Da mesma forma que ocorre com seu conceito, a justiça restaurativa também é baseada em uma série de valores e princípios que variam de acordo com cada matriz teórica. Tendo em vista que não é objetivo do presente texto realizar um estudo exaustivo da justiça restaurativa8, senão analisá-la no sentido de um combustível para “combater” a racionalidade punitiva em andamento, citar-se-á apenas alguns dos princípios e valores mencionados pelos autores em estudo. Tanto Achutti (2016) quanto Pallamolla (2009) mencionam os valores elencados por John Braithwaite (2002), que os divide em três grupos: a) valores obrigatórios (constraining values), cuja aplicação é necessária para que o procedimento não se torne opressivo, tais como não-dominação, empoderamento, respeito aos limites legais estabelecidos como sanção (por exemplo, desfechos humilhantes), escuta respeitosa, preocupação igualitária com todos os participantes, accountability/appealability (consiste na possibilidade de os participantes optarem a qualquer momento por um julgamento no sistema tradicional, e vice-versa) e respeito aos direitos humanos; b) valores que devem ser encorajados, tais como a “cura”/restauração, a prevenção de futuras injustiças, etc; c) valores que podem surgir de uma prática bem sucedida, mas que não podem ser exigidos, tais como perdão, desculpas e clemência.

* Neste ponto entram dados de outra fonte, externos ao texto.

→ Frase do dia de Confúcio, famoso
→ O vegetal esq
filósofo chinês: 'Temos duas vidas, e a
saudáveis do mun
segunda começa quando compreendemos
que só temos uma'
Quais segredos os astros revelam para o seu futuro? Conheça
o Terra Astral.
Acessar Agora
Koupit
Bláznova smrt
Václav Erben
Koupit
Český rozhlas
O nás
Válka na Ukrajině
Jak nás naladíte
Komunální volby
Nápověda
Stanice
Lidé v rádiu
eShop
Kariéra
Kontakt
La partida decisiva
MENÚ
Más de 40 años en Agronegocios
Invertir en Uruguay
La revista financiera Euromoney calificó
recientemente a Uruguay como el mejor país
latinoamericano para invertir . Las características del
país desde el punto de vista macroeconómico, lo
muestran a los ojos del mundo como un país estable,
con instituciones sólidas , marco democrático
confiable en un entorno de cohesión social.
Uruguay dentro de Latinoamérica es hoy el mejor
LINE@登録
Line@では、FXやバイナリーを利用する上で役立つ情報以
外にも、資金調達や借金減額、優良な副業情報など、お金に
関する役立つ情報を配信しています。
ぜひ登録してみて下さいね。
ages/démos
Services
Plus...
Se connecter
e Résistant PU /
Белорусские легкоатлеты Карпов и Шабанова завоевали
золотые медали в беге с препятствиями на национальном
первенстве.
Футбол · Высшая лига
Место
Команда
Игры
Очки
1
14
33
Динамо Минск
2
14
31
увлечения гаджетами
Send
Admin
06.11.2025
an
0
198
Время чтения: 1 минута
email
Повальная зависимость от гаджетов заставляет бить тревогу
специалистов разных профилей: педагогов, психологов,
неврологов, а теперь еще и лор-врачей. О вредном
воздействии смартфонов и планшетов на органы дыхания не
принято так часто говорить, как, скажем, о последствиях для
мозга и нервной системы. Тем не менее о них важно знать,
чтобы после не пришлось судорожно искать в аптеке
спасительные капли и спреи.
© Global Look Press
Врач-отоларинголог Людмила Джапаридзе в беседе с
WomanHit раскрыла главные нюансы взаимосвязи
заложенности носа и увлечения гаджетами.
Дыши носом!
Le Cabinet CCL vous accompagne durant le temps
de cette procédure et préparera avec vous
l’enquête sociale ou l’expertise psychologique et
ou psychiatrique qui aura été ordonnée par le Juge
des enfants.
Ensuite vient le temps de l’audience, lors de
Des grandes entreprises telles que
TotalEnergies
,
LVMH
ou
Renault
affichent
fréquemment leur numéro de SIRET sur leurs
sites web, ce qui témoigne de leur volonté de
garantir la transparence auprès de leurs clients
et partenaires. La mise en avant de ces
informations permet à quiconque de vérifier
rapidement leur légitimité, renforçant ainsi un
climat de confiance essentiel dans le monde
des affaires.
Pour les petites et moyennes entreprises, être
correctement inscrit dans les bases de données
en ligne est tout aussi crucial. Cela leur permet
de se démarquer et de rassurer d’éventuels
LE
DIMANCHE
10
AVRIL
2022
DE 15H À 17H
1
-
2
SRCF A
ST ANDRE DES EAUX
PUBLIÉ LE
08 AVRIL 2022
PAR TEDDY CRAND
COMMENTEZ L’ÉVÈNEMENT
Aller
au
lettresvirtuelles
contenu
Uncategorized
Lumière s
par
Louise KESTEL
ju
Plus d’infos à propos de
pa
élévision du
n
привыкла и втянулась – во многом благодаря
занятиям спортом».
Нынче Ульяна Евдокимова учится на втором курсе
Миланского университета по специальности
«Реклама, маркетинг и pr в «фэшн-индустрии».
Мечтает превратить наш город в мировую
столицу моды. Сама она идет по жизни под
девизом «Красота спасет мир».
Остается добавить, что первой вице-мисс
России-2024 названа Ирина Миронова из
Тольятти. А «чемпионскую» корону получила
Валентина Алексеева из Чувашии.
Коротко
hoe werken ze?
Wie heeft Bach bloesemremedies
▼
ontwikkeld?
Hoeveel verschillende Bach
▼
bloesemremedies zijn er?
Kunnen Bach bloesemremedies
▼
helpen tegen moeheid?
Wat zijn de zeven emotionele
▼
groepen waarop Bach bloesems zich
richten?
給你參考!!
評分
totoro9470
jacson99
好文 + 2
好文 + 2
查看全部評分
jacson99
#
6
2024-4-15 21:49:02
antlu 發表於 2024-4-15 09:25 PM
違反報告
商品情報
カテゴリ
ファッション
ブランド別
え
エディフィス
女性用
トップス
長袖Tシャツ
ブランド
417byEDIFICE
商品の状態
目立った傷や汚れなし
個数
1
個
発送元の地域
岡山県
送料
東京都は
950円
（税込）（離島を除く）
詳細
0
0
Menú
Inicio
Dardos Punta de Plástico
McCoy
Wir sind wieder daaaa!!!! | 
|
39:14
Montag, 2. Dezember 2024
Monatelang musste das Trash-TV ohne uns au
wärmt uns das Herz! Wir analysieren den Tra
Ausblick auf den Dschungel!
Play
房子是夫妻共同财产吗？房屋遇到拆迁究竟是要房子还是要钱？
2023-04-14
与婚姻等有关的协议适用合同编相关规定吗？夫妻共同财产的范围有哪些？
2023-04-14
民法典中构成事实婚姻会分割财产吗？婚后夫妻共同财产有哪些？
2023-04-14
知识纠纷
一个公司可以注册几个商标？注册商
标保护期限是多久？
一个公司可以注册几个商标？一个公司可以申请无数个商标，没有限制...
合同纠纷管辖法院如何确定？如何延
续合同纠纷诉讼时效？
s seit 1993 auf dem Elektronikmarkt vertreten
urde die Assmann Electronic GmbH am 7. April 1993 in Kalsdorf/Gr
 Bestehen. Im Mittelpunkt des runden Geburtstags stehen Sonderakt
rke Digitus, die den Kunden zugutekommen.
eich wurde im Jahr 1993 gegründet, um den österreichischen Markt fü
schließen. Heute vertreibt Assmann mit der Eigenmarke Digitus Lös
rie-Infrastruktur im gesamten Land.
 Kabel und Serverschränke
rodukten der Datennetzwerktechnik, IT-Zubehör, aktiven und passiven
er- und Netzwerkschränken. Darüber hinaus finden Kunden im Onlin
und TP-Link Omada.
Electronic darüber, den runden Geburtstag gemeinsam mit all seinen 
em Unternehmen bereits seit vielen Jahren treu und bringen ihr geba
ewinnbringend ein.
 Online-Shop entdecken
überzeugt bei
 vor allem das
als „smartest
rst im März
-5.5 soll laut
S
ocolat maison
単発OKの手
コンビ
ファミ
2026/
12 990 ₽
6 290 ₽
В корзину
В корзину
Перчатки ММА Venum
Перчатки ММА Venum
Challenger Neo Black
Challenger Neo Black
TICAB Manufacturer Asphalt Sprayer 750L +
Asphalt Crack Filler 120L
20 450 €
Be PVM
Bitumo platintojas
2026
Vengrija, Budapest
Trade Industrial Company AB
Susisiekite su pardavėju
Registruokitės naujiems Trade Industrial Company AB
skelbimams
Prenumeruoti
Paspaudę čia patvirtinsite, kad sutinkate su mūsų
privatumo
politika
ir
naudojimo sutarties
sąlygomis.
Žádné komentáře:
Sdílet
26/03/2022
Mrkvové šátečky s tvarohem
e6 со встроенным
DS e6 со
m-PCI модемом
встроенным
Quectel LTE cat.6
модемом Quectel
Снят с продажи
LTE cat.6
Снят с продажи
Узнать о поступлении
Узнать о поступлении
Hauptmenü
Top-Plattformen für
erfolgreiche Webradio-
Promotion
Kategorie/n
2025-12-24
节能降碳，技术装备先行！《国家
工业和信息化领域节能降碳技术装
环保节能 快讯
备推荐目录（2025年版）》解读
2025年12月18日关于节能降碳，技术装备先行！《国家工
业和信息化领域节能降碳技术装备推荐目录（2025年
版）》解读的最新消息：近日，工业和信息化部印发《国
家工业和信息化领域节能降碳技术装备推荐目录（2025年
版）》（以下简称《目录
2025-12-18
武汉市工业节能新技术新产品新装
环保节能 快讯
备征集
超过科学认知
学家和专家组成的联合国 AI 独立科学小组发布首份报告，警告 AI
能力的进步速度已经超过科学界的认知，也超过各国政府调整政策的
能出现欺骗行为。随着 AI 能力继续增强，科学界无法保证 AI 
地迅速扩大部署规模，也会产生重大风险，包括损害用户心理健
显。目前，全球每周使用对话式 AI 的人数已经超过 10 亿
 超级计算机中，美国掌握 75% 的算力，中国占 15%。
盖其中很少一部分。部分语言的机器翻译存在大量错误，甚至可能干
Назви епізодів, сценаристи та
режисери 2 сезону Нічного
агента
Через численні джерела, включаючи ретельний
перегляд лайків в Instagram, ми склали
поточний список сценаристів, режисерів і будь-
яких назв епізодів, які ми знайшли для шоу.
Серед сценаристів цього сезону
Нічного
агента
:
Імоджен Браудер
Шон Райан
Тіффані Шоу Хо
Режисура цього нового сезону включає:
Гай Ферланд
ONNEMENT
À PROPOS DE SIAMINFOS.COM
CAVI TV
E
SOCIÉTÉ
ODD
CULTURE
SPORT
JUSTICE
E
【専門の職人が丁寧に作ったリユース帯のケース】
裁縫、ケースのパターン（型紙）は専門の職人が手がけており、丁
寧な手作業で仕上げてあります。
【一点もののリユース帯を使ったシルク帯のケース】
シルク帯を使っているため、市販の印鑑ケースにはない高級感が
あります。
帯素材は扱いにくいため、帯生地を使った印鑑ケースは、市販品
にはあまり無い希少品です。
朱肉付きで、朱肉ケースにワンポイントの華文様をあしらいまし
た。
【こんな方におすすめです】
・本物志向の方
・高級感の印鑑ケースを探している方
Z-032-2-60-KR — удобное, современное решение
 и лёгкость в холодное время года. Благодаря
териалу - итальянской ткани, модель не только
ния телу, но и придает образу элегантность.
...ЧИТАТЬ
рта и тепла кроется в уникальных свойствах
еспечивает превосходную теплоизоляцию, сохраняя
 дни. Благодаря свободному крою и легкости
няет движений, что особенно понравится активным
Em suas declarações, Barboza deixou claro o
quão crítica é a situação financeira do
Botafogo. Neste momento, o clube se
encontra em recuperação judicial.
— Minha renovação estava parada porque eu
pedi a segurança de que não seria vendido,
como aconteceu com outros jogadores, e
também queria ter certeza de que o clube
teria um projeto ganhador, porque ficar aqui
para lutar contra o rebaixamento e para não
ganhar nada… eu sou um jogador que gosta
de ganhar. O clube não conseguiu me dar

Quanto aos princípios, conforme apontam Raquel Tiveron (2017) e o relatório do CNJ (2018), com base em Howard Zehr (2012), que é um dos expoentes dos estudos sobre o tema, menciona-se: focar nos danos causados (e não nas regras violadas), atentar às necessidades do ofendido, preocupar-se tanto com o ofensor quanto com o ofendido e envolvê-los no processo, buscar soluções exequíveis e não baseadas na ideia de castigo ao autor do dano, atentar para consequências indesejadas da justiça restaurativa, dentre outros.

Àqueles que possuem uma aproximação aos abolicionismos penais, será possível notar certa convergência em alguns valores e princípios presentes na justiça restaurativa. E, de fato, as propostas abolicionistas tiveram e têm grande influência no desenvolvimento teórico e prático da justiça restaurativa (ACHUTTI, 2016; PALLAMOLLA, 2009). Apesar das críticas realizadas aos abolicionismos, as quais são, segundo Vera Regina Pereira de Andrade (2020, p. 44) baseadas em uma carga estigmática que constitui obstáculos ideológicos e epistemológicos, a literatura abolicionista é, na verdade, “uma das mais potentes e consequentes literaturas e experiências sobre a vida em comunidade com liberdade, solidariedade e responsabilidade”. Segundo aponta Zaffaroni (1991, p. 104), na contramão das críticas que temem que o abolicionismo implique abrir mão da resolução dos conflitos, na verdade, não é disso que se trata: “apenas, quase todos os seus autores parecem propor uma reconstrução de vínculos solidários de simpatia horizontais ou comunitários, que permitam a solução desses conflitos sem a necessidade de apelar para o modelo punitivo formalizado abstratamente”.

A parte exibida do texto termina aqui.